Quick answer: It's a RED couch.
http://www.clemengertas.com.au/couch/ |
Some times it helps to understand the structure of an
information resource. In particular, the
internal structure of URLs is sometimes handy for searching out particular
pieces of information.
In this case, the challenge was to find someone whose G+
profile has his LinkedIn, Twitter and Pintrest URLs in it. Let’s start with this part first (we’ll worry
about the furniture in a second.)
To solve this one you can search for
[ site:plus.google.com inurl:about au.linkedin.com
twitter.com pinterest ]
Why this query?
First, I want to limit the query to search JUST G+
profiles. So I want to site: limit my
searches to just plus.Google.com – that makes sense. Next, I ALSO want to search in plus.Google.com
for all of the ABOUT pages. If you look
at a few G+ ABOUT pages, you’ll see they all have a URL that looks like this
(this isn’t a real G+ url, just a model of one):
https://plus.google.com/u/0/01234567890123456/about
That is, they all have the word “about” as part of the
URL.
So, if we include the search filter inurl:about that will return
only G+ profile ABOUT pages.
Now, we just add search terms linkedin.com twitter.com and
pintrest to the search, we’ll find only those profiles that also include all
three of those social media sites.
If you go one step farther and change linkedin.com to
au.linkedin.com (because you figure he’s living in or near Australia), then
you’ll reduce the number of hits to 5.
It’s a quick scanning problem
now!
So you just scan the profiles that come up, and figure out
it’s Phillip Drury, with an About page on Google+, that also lists his
au.LinkedIn.com, twitter.com and pintrest connections.

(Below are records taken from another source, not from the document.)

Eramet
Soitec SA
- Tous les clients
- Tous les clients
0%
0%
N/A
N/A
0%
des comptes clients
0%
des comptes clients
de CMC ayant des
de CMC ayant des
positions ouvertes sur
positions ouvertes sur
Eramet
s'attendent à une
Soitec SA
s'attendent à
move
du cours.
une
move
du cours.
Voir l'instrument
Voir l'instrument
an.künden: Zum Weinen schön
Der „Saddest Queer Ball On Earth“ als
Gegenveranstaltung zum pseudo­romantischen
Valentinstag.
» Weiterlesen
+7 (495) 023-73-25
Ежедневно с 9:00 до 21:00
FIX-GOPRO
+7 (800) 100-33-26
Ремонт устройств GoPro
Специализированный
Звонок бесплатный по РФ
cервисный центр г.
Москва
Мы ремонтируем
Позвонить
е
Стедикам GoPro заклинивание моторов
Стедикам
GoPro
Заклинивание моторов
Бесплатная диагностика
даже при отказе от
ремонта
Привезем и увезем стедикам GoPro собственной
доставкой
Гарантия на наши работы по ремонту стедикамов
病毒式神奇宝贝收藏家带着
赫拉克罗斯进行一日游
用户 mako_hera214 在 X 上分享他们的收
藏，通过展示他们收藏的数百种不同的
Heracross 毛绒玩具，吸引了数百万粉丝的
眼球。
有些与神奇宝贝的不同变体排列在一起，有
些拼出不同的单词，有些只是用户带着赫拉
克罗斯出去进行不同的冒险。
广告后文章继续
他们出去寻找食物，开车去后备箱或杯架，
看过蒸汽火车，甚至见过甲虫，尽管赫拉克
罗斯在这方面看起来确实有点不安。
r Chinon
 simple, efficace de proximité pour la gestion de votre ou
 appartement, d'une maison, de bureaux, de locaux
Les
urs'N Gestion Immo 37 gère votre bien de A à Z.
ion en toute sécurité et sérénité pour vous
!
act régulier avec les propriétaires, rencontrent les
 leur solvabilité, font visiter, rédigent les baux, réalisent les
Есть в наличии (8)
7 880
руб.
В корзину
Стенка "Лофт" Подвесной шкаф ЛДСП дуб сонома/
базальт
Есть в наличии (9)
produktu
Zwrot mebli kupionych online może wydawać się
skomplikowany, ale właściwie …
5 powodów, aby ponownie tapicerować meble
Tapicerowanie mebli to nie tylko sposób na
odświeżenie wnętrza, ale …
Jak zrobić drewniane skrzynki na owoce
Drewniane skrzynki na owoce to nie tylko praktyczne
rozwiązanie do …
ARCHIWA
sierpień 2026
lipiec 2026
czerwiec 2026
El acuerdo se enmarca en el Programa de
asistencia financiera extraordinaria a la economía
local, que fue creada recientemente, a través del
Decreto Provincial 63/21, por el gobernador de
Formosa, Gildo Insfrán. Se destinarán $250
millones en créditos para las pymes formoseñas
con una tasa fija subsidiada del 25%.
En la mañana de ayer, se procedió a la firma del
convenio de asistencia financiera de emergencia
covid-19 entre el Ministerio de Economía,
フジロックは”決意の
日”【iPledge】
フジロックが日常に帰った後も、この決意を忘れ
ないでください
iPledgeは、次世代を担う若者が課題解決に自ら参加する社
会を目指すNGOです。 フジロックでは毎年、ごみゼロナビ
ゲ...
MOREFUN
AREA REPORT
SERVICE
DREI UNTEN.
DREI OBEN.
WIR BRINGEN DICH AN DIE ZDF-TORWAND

If you follow his LinkedIn profile there’s a link to the
company page:
http://www.clemengertas.com.au/
A quick click, and you’ll see it’s a RED couch that’s on his
company website.
Search lesson: Normally for a person search I would have
started broadly and narrowed it down as I went along. But in this case, the criteria were SO
specific (lives in/near Australia, 3 specific social media sites, G+ profile)
that I could construct a pretty focused query.
As I mentioned, sometimes knowing a little bit about how a
site is constructed lets you create a specific filter for content that’s
otherwise difficult to limit. Keep that
in mind when you’re trying to do deep searches within the interior of a
website.
Search on!
(Many thanks to Phillip Drury of Clemenger Tasmania for being our sought-out man in the antipodes!)